Socialism adapted to modern society is a more palatable and easily achievable solution to the exploitation of the many by the few. It is also a system in which everyone would share the benefits of industrialization. Unlike communism, where the goal is the destruction of the machinery of capitalism, socialism can be adapted to the existing means of production. The difference is that the means of production would be owned by society rather than private individuals motivated solely by their hungry appetites for profit. Moreover, socialism is fully compatible with democracy. While the US is a capitalistic democracy, several European countries are socialist democracies, and they have proven to be quite successful.
It has been argued that socialism runs counter to the normal competitive nature of man where people are motivated by personal gain and are less concerned about society at large. However, the willingness to act on behalf of the community is not necessarily an unnatural impulse. It is quite common in the animal world2. Consider African termites. The tunnels for entering the mounds built by African termites have only a slightly larger diameter than the heads of the soldier termites. When the nests are threatened, the soldiers will block the access into the mound with their heads, thus sometimes sacrificing their own lives for the survival of the community. Furthermore, anthropologists have discovered many different primitive cultures in which people act on behalf of the community, not themselves. The point I am trying to make is that altruistic behavior can, in fact, be an effective survival strategy.

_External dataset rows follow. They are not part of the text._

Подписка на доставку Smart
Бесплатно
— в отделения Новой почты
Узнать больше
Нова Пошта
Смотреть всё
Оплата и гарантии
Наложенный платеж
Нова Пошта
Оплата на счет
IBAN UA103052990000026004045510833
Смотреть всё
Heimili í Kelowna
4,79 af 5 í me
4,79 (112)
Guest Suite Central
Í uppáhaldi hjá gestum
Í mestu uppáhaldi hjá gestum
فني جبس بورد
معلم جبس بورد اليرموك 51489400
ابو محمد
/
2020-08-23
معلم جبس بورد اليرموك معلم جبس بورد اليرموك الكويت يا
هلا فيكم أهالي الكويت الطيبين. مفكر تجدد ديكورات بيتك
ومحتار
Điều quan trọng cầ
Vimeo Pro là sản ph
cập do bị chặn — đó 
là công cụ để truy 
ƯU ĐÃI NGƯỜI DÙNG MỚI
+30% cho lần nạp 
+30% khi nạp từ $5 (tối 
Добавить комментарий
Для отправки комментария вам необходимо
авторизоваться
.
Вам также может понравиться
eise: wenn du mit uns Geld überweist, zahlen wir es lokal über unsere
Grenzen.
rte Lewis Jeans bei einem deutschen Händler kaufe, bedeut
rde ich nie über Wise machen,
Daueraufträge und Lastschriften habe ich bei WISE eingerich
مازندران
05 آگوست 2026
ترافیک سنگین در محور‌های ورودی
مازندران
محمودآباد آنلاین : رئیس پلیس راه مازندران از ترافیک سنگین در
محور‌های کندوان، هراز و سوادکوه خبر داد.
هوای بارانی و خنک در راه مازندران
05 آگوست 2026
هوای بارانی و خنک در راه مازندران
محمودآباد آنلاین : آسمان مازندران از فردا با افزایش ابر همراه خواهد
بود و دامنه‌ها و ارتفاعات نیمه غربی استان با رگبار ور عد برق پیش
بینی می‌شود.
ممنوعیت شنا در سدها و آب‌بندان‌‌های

So, would socialism work in modern U.S. society? To be honest, probably not. The current capitalistic system is highly, probably irreversibly,entrenched and the American people are repelled by socialism. This aversion is, in part, due to its historical ties to communism. However, they also hate the idea, illustrated by the cartoon below, that the socialist government will take their hard-earned money out of their pockets and give it to the disadvantaged. Nevertheless, it should be possible to adopt the underlying motivation of socialism: the equitable treatment of all of people living in society. It seems inexcusable that so many U.S. citizens living far below the poverty line lack health care and have no security in retirement. Can government initiatives rectify these inequities socialism? Not even close, but they are moral imperatives that we can no longer ignore.